| Work request |
Pictures aside, print all of the data below exactly as written.

(Collected data)
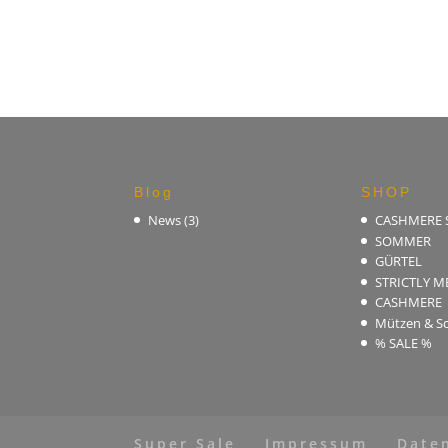
Blog
SHOP
News
(3)
CASHMERE
SOMMER
GÜRTEL
STRICTLY M
CASHMERE
Mützen & Sc
% SALE %
Super Sale
Impressum
Date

| Exercise solution |
Blog
SHOP
News
(3)
CASHMERE
SOMMER
GÜRTEL
STRICTLY M
CASHMERE
Mützen & Sc
% SALE %
Super Sale
Impressum
Date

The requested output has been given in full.